Bonnie Honig, a former associate professor of government and one of two inaugural fellowship recipients in 1995, left Harvard for Northwestern in 1997 after the University's controversial decision to deny her tenure.

Another former winner, Shannon Jackson, left the department of English and American Literature and Language for the University of California at Berkeley before coming up for tenure. Assistant Professor of Computer Science Margo I. Seltzer '83 remains at Harvard.

Jackson said she considered the fellowship "an absolute privilege and a complete relief," but she said she did not know if her department understood the award's significance.

"I can't say I had any idea what my senior colleagues felt about my getting this fellowship," she said. "I don't know if this was thought a prestigious thing or a thing worthy of note."

Jackson added that she left Harvard because she was convinced she would it would be "very difficult" to receive tenure, an atmosphere she called "demoralizing."

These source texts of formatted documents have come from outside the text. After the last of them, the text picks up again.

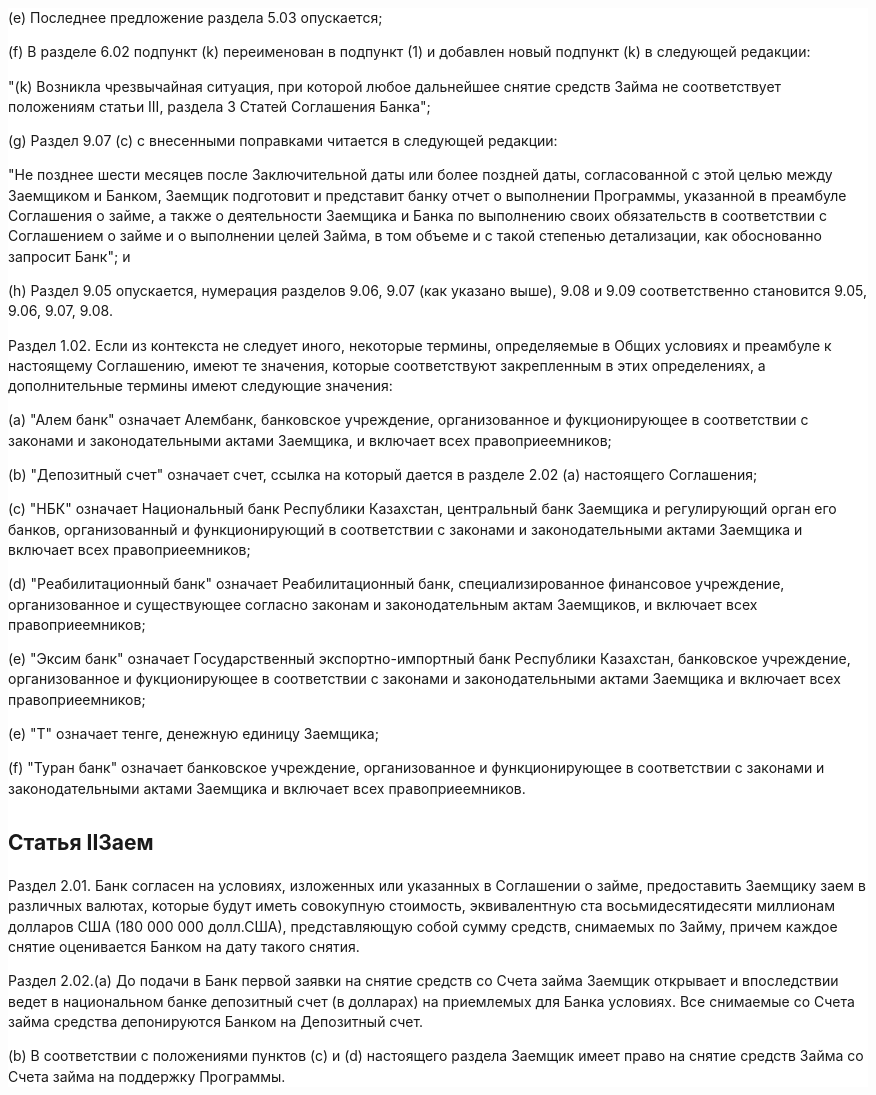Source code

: (е) Последнее предложение раздела 5.03 опускается;

(f) В разделе 6.02 подпункт (k) переименован в подпункт (1) и добавлен новый подпункт (k) в следующей редакции:

"(k) Возникла чрезвычайная ситуация, при которой любое дальнейшее снятие средств Займа не соответствует положениям статьи III, раздела 3 Статей Соглашения Банка";

(g) Раздел 9.07 (с) с внесенными поправками читается в следующей редакции:

"Не позднее шести месяцев после Заключительной даты или более поздней даты, согласованной с этой целью между Заемщиком и Банком, Заемщик подготовит и представит банку отчет о выполнении Программы, указанной в преамбуле Соглашения о займе, а также о деятельности Заемщика и Банка по выполнению своих обязательств в соответствии с Соглашением о займе и о выполнении целей Займа, в том объеме и с такой степенью детализации, как обоснованно запросит Банк"; и

(h) Раздел 9.05 опускается, нумерация разделов 9.06, 9.07 (как указано выше), 9.08 и 9.09 соответственно становится 9.05, 9.06, 9.07, 9.08.

Раздел 1.02. Если из контекста не следует иного, некоторые термины, определяемые в Общих условиях и преамбуле к настоящему Соглашению, имеют те значения, которые соответствуют закрепленным в этих определениях, а дополнительные термины имеют следующие значения:

(а) "Алем банк" означает Алембанк, банковское учреждение, организованное и фукционирующее в соответствии с законами и законодательными актами Заемщика, и включает всех правоприеемников;

(b) "Депозитный счет" означает счет, ссылка на который дается в разделе 2.02 (а) настоящего Соглашения;

(с) "НБК" означает Национальный банк Республики Казахстан, центральный банк Заемщика и регулирующий орган его банков, организованный и функционирующий в соответствии с законами и законодательными актами Заемщика и включает всех правоприеемников;

(d) "Реабилитационный банк" означает Реабилитационный банк, специализированное финансовое учреждение, организованное и существующее согласно законам и законодательным актам Заемщиков, и включает всех правоприеемников;

(е) "Эксим банк" означает Государственный экспортно-импортный банк Республики Казахстан, банковское учреждение, организованное и фукционирующее в соответствии с законами и законодательными актами Заемщика и включает всех правоприеемников;

(е) "Т" означает тенге, денежную единицу Заемщика;

(f) "Туран банк" означает банковское учреждение, организованное и функционирующее в соответствии с законами и законодательными актами Заемщика и включает всех правоприеемников.

## Статья IIЗаем

Раздел 2.01. Банк согласен на условиях, изложенных или указанных в Соглашении о займе, предоставить Заемщику заем в различных валютах, которые будут иметь совокупную стоимость, эквивалентную ста восьмидесятидесяти миллионам долларов США (180 000 000 долл.США), представляющую собой сумму средств, снимаемых по Займу, причем каждое снятие оценивается Банком на дату такого снятия.

Раздел 2.02.(а) До подачи в Банк первой заявки на снятие средств со Счета займа Заемщик открывает и впоследствии ведет в национальном банке депозитный счет (в долларах) на приемлемых для Банка условиях. Все снимаемые со Счета займа средства депонируются Банком на Депозитный счет.

(b) В соответствии с положениями пунктов (с) и (d) настоящего раздела Заемщик имеет право на снятие средств Займа со Счета займа на поддержку Программы.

Radcliffe spokesperson Michael A. Armini defended the fellowship, saying that tenure parity "doesn't happen overnight."

"It's not a short-term process," he said.

And Jackson agreed that the significance of the fellowship varies widely in different departments.

"It would be an influential factor in departments who are willing to be influenced," she said. "[Jarrard] is in a very supportive department...I think it would be very influential in her case."

But Jarrard said the question of tenure is not yet her main concern anyway.

"I'm not focusing on the whole tenure process," Jarrard said. "I'm just trying to do the work as I can. I know that having a whole year will help."